Lucy Nurnberg
About
In London in 2043, queer rights are in jeopardy. Since the 2020s, politicians in the UK and the US have played into the culture wars and rolled back LGBTQ+ rights under the guise of “protecting the children”. In the UK, the government introduced a new Section-28 style law that prohibits ‘LGBTQ+ propaganda to minors’, and has made it illegal for queer venues to be located within one mile of a school. In this regressive climate, queers need to stick together.
Enter the U-Haul Dyke Rescue Service, a practical crew who provide emergency aid to queers in need via a telephone hotline system. On the run from the law? Got a leaky sink than needs fixing? Looking for a lesbian party tonight? As the secret flyers say: Any time, any thing, give us a U-Call ☎️.
The U-Haul dykes provide their services from a fleet of repurposed electric vans, designed to meet any queer emergency. The largest in the fleet is the Getaway Van, which comes dispatched with five dyke-on-bike rescue operatives in the back. There's also the Pussy Wagon, a feline rescue shelter and meditative cat cafe, and smaller vans are available for handy repairs and house calls — from camping equipment loans to dyke drama mediation.
The newest addition is the secret mobile dyke bar: the last queer venue left in the city. To get around the punitive laws around queer space, the U-Haul crew have disguised their bar inside an ordinary-looking Luton van. Parked in a different quiet corner of the city each night, the mobile dyke bar can house up to fifteen guests within its walls. But on busier nights, it can go into super expanded mode: the side of the van flips down, the roof hatch opens up and a system of transforming modular furniture allows the bar to cater to an audience of hundreds.
Statement
Lucy Nurnberg is a designer from London working across interiors, graphic design, art direction, exhibitions and storytelling. She sees design as a way to imagine the world differently, combining the political with the playful, and plans to build the queer spaces of the future.

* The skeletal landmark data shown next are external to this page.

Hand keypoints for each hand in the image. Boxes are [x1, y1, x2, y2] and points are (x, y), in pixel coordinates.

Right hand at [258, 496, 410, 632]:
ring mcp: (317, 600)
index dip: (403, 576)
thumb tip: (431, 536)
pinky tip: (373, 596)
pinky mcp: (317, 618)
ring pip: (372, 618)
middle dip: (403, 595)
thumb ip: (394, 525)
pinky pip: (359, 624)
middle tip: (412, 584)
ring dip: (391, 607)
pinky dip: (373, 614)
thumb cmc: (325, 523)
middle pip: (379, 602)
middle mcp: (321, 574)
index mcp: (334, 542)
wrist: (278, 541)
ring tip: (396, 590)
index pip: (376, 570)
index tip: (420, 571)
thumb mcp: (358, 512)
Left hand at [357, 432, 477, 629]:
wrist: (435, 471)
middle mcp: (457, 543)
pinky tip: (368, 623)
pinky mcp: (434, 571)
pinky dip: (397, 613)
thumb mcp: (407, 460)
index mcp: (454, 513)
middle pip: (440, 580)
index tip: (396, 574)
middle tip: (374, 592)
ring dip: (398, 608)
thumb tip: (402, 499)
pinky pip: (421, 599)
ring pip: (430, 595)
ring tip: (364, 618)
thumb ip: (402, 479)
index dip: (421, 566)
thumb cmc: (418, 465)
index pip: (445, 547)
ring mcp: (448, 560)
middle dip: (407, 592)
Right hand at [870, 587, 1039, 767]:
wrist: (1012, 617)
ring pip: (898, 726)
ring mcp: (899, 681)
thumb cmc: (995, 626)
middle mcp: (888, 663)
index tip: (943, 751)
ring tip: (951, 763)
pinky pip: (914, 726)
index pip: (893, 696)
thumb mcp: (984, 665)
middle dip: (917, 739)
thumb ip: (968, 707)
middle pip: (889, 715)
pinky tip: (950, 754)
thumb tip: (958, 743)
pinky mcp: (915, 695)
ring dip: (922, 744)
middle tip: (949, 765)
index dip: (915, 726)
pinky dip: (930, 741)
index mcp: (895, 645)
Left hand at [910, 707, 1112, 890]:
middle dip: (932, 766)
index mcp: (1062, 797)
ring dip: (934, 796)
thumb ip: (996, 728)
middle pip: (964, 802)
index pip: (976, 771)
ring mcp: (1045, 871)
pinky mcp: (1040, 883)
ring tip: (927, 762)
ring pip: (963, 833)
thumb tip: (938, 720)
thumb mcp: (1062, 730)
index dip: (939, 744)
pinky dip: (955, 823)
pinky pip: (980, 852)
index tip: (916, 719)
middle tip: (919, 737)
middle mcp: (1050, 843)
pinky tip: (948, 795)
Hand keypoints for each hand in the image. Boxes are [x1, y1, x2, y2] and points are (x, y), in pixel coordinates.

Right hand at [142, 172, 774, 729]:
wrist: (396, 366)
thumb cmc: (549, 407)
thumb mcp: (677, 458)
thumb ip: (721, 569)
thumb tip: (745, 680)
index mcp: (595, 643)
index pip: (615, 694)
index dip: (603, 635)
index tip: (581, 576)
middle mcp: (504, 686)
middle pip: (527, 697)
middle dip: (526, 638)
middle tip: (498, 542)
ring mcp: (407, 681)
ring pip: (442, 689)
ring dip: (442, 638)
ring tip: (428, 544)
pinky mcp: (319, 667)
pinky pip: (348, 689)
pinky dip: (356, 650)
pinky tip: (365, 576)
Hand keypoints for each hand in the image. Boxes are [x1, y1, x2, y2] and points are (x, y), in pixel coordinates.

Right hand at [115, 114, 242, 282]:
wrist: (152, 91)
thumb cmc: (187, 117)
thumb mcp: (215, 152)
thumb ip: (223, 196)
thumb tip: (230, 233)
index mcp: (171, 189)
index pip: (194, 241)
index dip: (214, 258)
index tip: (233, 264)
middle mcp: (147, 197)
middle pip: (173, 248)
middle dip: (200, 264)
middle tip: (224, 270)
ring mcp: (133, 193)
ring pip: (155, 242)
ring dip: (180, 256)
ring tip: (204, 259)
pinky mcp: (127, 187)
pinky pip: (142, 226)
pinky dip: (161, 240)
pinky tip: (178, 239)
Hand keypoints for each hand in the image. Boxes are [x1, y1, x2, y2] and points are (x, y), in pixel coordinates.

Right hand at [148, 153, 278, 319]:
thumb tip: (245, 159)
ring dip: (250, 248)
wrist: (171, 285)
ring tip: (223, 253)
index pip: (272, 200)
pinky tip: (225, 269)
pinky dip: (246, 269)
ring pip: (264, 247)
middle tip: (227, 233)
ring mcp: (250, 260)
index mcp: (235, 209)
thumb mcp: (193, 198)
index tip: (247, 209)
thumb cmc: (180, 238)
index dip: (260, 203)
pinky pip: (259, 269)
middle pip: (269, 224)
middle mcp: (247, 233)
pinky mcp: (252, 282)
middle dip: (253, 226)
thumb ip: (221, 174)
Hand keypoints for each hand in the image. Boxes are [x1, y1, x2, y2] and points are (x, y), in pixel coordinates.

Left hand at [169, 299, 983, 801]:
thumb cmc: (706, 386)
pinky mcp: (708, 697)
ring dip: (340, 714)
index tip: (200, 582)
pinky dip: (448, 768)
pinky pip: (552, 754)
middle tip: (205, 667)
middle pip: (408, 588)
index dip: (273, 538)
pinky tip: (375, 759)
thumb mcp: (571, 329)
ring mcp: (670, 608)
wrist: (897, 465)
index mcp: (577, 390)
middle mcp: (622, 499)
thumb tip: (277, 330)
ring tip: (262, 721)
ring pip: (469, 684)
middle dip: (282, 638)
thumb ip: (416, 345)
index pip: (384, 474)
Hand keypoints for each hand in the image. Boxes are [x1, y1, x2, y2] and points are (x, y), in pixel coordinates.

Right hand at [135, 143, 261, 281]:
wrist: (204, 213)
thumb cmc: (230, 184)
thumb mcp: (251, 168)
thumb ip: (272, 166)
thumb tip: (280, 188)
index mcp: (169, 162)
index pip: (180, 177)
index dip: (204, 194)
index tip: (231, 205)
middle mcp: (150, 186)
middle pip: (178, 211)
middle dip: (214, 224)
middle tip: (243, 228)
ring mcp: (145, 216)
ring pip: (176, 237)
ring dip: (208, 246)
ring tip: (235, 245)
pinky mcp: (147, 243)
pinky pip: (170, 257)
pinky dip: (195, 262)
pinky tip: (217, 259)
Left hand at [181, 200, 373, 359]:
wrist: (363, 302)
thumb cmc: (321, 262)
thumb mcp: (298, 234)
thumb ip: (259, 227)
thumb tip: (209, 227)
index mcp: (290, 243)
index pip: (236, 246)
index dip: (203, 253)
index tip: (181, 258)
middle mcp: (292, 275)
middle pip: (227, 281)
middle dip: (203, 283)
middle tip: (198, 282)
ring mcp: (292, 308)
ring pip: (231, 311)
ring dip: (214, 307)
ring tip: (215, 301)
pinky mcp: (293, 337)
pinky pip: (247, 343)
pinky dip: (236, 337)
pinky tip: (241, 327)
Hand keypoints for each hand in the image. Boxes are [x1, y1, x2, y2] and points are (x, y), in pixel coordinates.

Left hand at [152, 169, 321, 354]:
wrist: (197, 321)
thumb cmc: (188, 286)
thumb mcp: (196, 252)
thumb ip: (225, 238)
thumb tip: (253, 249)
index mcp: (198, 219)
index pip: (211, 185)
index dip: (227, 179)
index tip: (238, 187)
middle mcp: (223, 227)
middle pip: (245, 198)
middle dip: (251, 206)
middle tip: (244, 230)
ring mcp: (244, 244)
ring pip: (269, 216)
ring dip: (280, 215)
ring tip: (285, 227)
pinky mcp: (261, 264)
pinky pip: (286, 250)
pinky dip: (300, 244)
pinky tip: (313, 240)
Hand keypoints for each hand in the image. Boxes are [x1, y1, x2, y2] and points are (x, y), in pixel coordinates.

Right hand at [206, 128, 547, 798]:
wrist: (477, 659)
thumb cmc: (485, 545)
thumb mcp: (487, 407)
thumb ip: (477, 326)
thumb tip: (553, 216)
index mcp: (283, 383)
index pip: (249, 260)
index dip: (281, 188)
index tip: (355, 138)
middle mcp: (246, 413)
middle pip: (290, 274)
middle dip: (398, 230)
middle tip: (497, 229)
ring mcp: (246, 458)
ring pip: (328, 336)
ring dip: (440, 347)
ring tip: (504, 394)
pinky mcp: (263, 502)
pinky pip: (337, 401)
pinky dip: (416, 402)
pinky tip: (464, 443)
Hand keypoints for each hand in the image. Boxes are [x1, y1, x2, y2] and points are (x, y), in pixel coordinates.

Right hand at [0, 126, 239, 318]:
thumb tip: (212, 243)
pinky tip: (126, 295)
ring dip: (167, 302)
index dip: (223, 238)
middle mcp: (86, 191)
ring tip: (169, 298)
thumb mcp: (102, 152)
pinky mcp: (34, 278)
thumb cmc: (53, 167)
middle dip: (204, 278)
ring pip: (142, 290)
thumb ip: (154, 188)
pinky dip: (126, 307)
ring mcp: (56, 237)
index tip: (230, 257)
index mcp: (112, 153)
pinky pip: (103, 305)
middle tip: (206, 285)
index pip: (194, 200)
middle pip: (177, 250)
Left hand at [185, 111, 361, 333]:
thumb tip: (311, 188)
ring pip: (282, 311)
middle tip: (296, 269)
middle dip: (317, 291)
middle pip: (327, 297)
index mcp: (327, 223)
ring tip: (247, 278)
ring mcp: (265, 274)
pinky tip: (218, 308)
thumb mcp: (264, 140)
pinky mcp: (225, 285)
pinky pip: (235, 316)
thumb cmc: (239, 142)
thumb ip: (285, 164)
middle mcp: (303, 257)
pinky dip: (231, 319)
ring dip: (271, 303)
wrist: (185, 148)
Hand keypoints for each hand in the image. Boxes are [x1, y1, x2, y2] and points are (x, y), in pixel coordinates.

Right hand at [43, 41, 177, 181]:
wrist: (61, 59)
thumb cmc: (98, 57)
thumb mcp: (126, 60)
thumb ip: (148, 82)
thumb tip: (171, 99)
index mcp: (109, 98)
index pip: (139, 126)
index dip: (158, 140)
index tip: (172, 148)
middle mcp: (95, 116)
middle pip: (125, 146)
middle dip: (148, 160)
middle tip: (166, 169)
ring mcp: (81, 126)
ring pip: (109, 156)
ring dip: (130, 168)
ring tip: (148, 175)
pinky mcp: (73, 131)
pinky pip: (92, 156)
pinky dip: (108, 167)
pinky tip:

After completing her BA in Illustration at the University of Brighton, Lucy had a career in writing and journalism. She was the co-founding editor of Accent magazine, an independent publication that was dedicated to “lives lived outside the ordinary” and celebrated non-conformists of all strokes. The magazine was stocked everywhere from MoMA PS1 to the Tate Modern Bookshop, and hosted events, workshops and residencies in venues including Somerset House, Tate Britain, the Hoxton Holborn and Shoreditch House.
Lucy came to study Interior Design at the Royal College of Art so that she could develop a spatial practice and apply her love of subversive critical design to the built environment. This year, she joined the Futures platform, a programme that employs speculative design and worldbuilding to imagine tomorrow's interiors.